The feeling of boredom may be a signal to change what we are doing, to seek something more stimulating or pleasurable.
Many signals that the brain gives us are helpful guides, which lead us to make better decisions.
Other times, the signals the brain gives us are misleading.
In the case of boredom, the brain may be conditioned to expect a lack of stimulation or pleasure in a given activity. And it may be conditioned to expect stimulation or pleasure by leaving this activity. If this behavioural pathway is followed, it may further lead to a conditioning effect, in which the initial activity feels even more boring the next time round. It is like the forest path again, and each time you go down the path, it becomes more established.
I believe that in many cases the brain causes us to leave experiences prematurely. There might be much more pleasure, stimulation, and meaning in activities that are felt to be boring, but the brain is too habitually eager to get us out quickly, to the alternate activity.
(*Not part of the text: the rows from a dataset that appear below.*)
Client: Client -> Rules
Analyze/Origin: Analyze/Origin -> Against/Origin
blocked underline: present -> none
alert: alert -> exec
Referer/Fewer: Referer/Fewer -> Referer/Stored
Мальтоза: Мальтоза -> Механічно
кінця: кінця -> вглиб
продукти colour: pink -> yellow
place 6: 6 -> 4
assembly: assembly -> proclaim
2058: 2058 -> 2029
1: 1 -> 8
As an exercise, I encourage practicing ways to discover interest, stimulation, meaning, and pleasure, in activities that you have pronounced to be boring (e.g. working through a textbook for school; getting through a work shift; commuting; conversing with someone who isn't your favourite person, etc.). It may require looking at the experience in a different way, with an eye to find significance, meaning, and interest, rather than focusing on the aspects that you find tiresome.
One very specific way to discover this change of perception is to take a class in drawing, painting, or photography -- often part of the experience is of learning to see things in a different way, to become absorbed with interest in something you thought was mundane. Another technique is to take courses in meditation, in which one can learn to be more at peace with the present moment, even while sitting quietly with almost no external stimuli.
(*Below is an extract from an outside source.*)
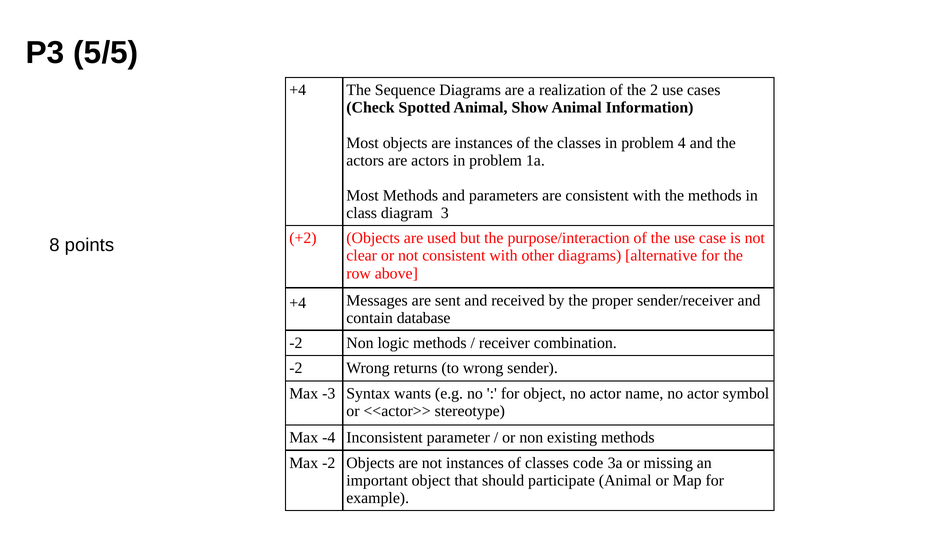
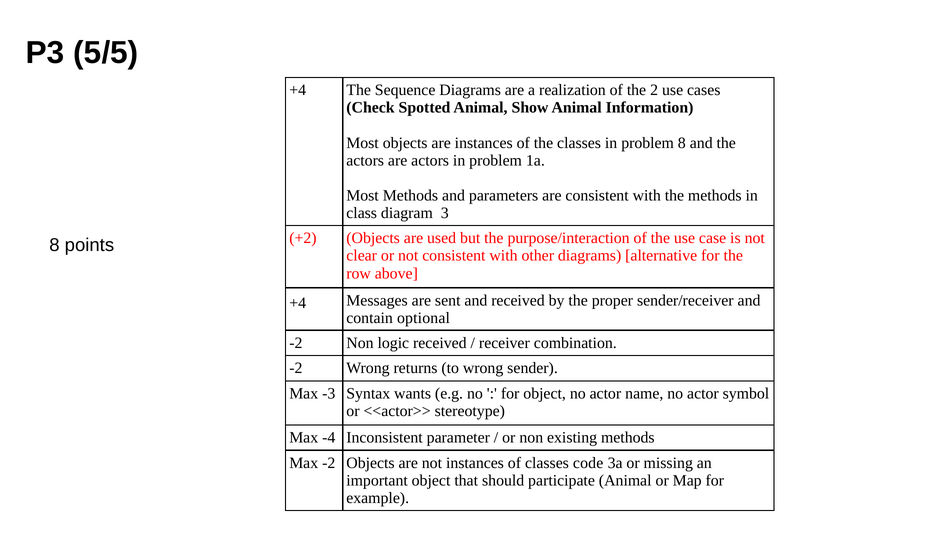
problem 4: 4 -> 8
database: database -> optional
logic methods: methods -> received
In my work with students, I believe this is an extremely important issue. Many students have enrolled in a course of study that may last at least four years, or may lead to a lifetime career. Yet they are bored with what they are doing. I strongly encourage choosing courses (or other life decisions) that have a hope to be interesting, and coming to the work with an attitude of finding significance, meaning, and interest, rather than expecting or continuing an experience of boredom. Boredom leads to disengagement, a fractured relationship with what you are doing, and can be the beginning of lifelong unhappiness with the present moment.
While you may need to make external changes, it is important to make a strong effort to direct internal changes too.